Lesson 2. You will adjust to the circumstances you’re given.

Really. You will. I feared that cuddling and breastfeeding would be awkward and diaper changes frustrating when working around the harness. It turned out that my fears were unwarranted because we adjusted to life in the harness just fine. When my sweet baby snuggled against my chest, I forgot that the harness was even there. And sure diaper changes are an extra challenge when you have to get a diaper under two sets of straps on each side. But you get used to it when that is the way life is. Now if you timed me changing Emmamuella against another new mom who didn’t have to work around a harness, I’d probably be just as fast. Because I’ve learned my way around it. Obstacles sometimes aren’t nearly as threatening as they seem at first.

Lesson 3. Parents of children with special needs are superheroes. 

For a short period, we have a child with a special need. And it has given me so much respect for the parents who take care of special needs children for a lifetime. It takes a lot of time and energy to ensure you baby is receiving the proper treatment, even for something as minor as hip dysplasia. Emmanuella won’t remember her time in the Pavlik harness, but we will. We will remember the constant specialist visits and ultrasounds (and the extra bills that came with them). We will remember getting home from one orthopedic pediatrician visit across town, just to get a phone call that said come back to the hospital right now for an ultrasound or you’re not getting in for another two weeks. Most of the time it wasn’t that bad. But there were moments. And those who devote their lives to making sure their children are receiving the medical care they need deserve an award.
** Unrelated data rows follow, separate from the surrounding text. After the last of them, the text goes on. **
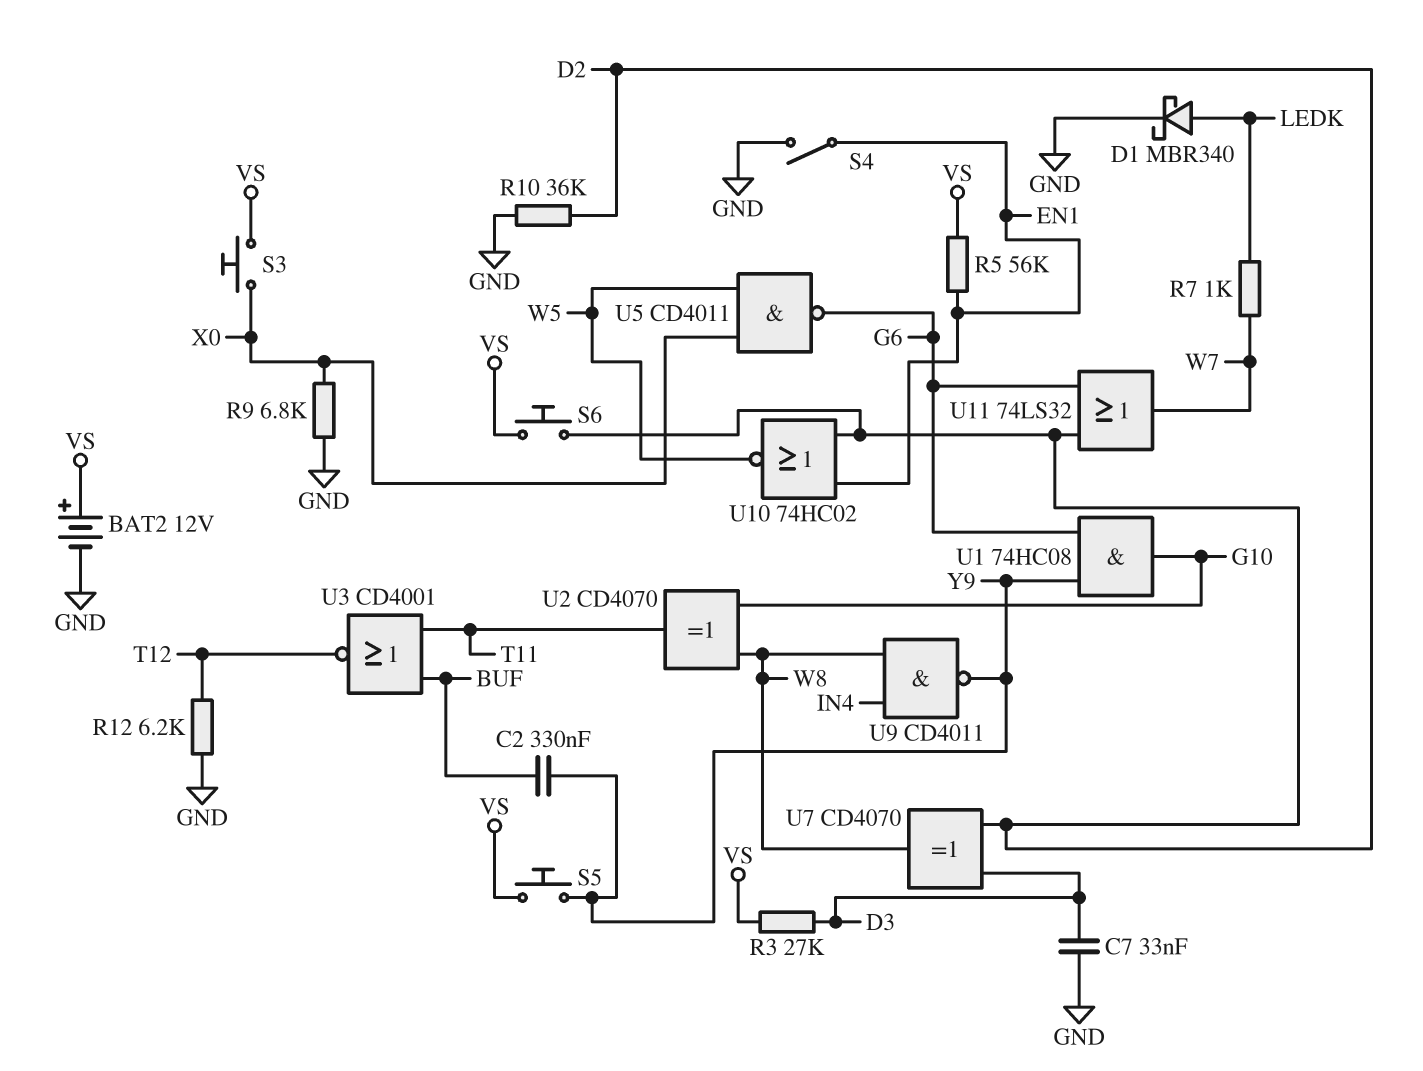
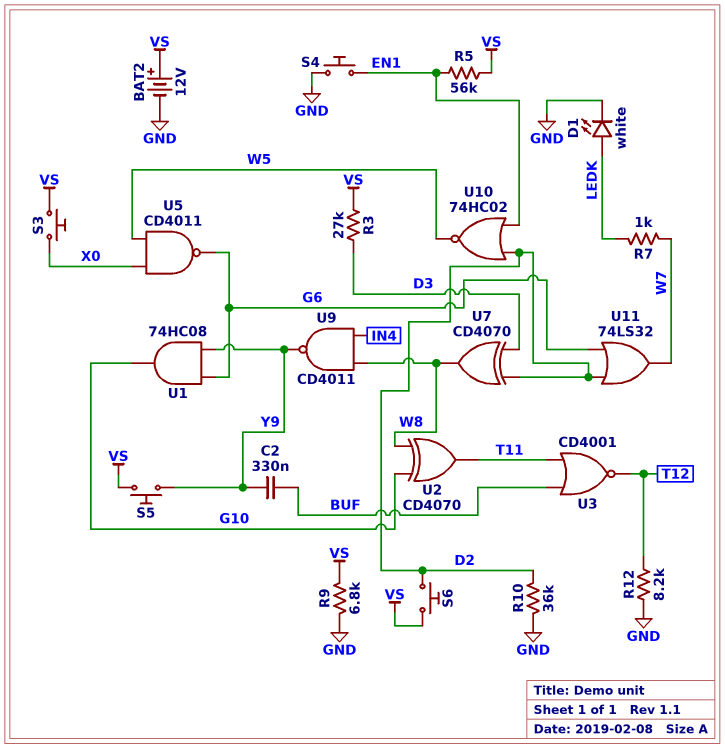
C7: 33nF (D3, GND) -> none
D1: schottky MBR340 (A LEDK, K GND) -> LED white (A LEDK, K GND)
R9: 6.8k (GND, X0) -> 6.8k (GND, VS)
R12: 6.2k (GND, T12) -> 8.2k (GND, T12)
S4: switch (EN1, GND) -> button (EN1, GND)

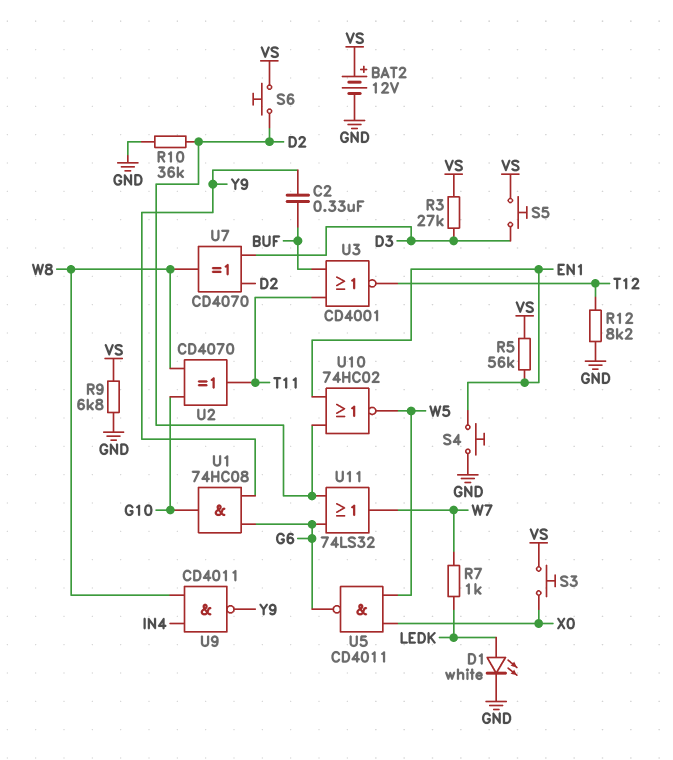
S5: button (VS, Y9) -> button (D3, VS)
Lesson 4. Health is a gift. 

In 6 more weeks, Emmanuella will hopefully be finished with her treatment. If her ultrasound is clear at that time, there is a 99% chance that her hip will be healed for life. This is the outcome we’ve been praying for since her birth, and right now everything is on track. There will still be follow ups for a couple years to make sure that her hip is growing correctly, but our months of a harness and a brace will be over. Having gone through all this, though, I will not be taking our child’s health for granted. A healthy baby is a gift. Our own health is a gift as well. And this experience will serve as a reminder to take care of our bodies and treat them like the temples God intended them to be.

Do you not know that your bodies are temples of the Holy Spirit, who is in you, whom you have received from God? You are not your own; you were bought for a price. Therefore honor God with your bodies. (1 Corinthians 6:19-20)

1 thought on “4 Parenting Lessons I’ve Learned from a Pavlik Harness”

  1. When our little one first got fitted for her harness, I broke down in tears at seeing my 3 day old screaming and turning red in that uncomfortable contraption. I felt like I was being robbed of her precious first weeks. But now that she’s been in it for nearly 8 weeks, it is second nature and I appreciate that the harness is working. The hardest part really is just letting go of all those expectations I had built up in my mind of what her first few months would be like and just adapting to the new reality we have before us. When people see her they don’t see her chubby cheeks or big eyes first, they see the harness first and that breaks my heart. But we are adapting and stronger for it. Best of luck to you and your little one on your hippy journey!!